The StateMachine is the core component in PSE responsible for defining the structure or grammar that the language model's output must adhere to. It represents this structure as a graph where states are nodes and transitions between states are edges.

Key Concepts

  • Graph Structure: A StateMachine defines a directed graph. Each node represents a specific point or state within the grammar (e.g., "expecting an opening brace," "inside a string," "expecting a comma or closing bracket").
  • States (StateId): States are identified by either an integer or a string.
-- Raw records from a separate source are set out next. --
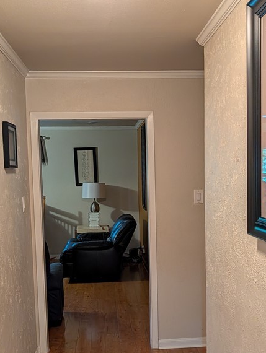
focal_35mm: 43
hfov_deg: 33.7
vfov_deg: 43.6
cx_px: 142
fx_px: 440
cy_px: 206
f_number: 1.68
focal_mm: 6.9
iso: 301
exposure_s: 1/120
Every state machine has a designated start_state and one or more end_states which signify a valid completion of the structure defined by that machine.
  • Transitions (Edge): An edge represents a valid transition from one state to another. Crucially, each transition is associated with another StateMachine instance. This nested StateMachine must be successfully traversed (i.e., reach its end state) for the transition in the parent machine to be considered valid. This allows for hierarchical and recursive grammar definitions.
  • Hierarchy: Because transitions are themselves StateMachines, complex grammars (like nested JSON objects or code structures) can be built by composing smaller, simpler StateMachines.
  • Traversal: The actual process of moving through the state machine during generation is handled by Stepper objects (see Stepper Concept). The StateMachine provides methods like get_transitions and advance_stepper that the Stepper uses to determine valid moves based on incoming tokens.
  • Properties: State machines can have properties like is_optional (allowing the entire structure they define to be skipped) and is_case_sensitive (controlling token matching).

Role in PSE

When you configure the StructuringEngine with a schema (like a Pydantic model or JSON Schema), PSE translates that schema into a root StateMachine object. This object, potentially composed of many nested StateMachines, represents the complete grammar. The engine then uses this StateMachine graph at runtime to guide the LLM's token generation, ensuring the output strictly conforms to the defined structure. You can also build custom StateMachines directly using PSE's base types for more complex control flows.